### The task
All entries must be extracted exactly, with nothing added or dropped.

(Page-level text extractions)
______________________________

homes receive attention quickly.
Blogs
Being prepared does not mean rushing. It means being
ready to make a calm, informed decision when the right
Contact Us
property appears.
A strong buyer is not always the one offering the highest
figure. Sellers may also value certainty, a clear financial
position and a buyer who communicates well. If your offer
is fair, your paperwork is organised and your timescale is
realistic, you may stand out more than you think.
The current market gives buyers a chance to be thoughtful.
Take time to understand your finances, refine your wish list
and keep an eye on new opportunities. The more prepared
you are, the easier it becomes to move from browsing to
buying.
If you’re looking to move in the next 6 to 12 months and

______________________________

### Your solution
homes receive attention quickly.
Blogs
Being prepared does not mean rushing. It means being
ready to make a calm, informed decision when the right
Contact Us
property appears.
A strong buyer is not always the one offering the highest
figure. Sellers may also value certainty, a clear financial
position and a buyer who communicates well. If your offer
is fair, your paperwork is organised and your timescale is
realistic, you may stand out more than you think.
The current market gives buyers a chance to be thoughtful.
Take time to understand your finances, refine your wish list
and keep an eye on new opportunities. The more prepared
you are, the easier it becomes to move from browsing to
buying.
If you’re looking to move in the next 6 to 12 months and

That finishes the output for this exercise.